[What needs to be done]
Reproduce the listing below line for line, leaving out the pictures.

[Source data]
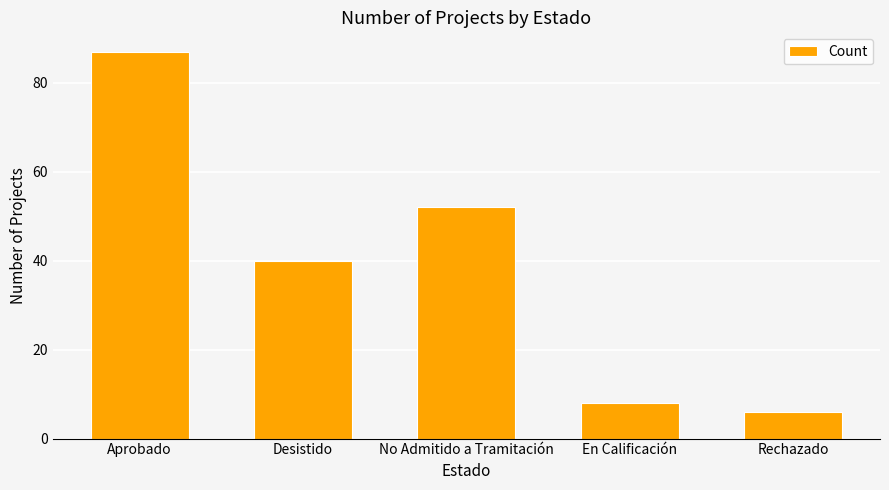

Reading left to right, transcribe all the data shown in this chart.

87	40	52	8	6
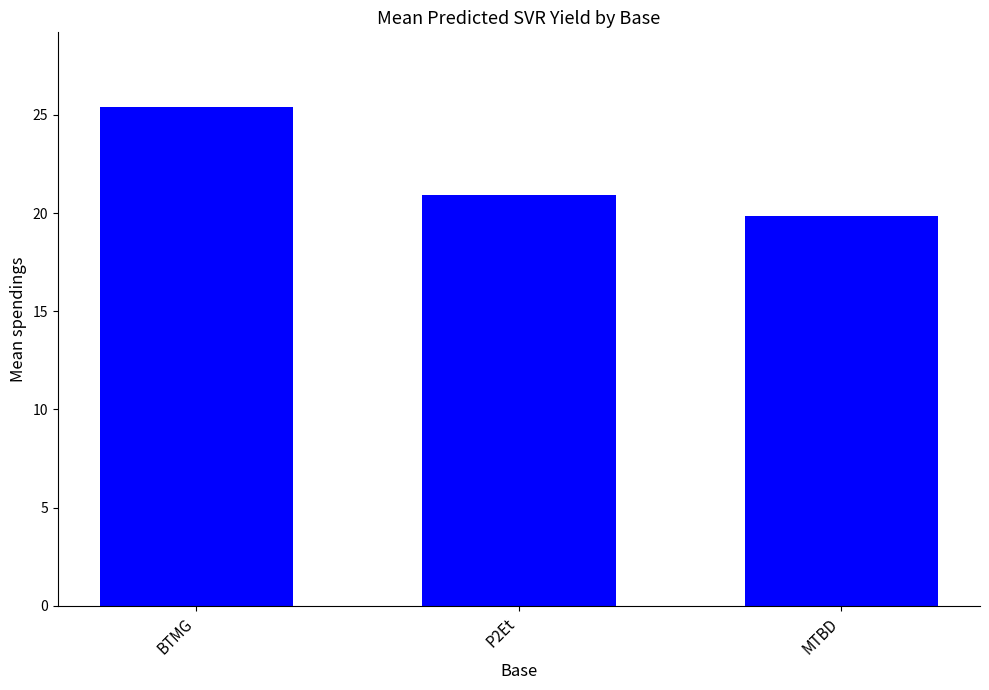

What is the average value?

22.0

[Expected output]
Reading left to right, transcribe all the data shown in this chart.

87	40	52	8	6

What is the average value?

22.0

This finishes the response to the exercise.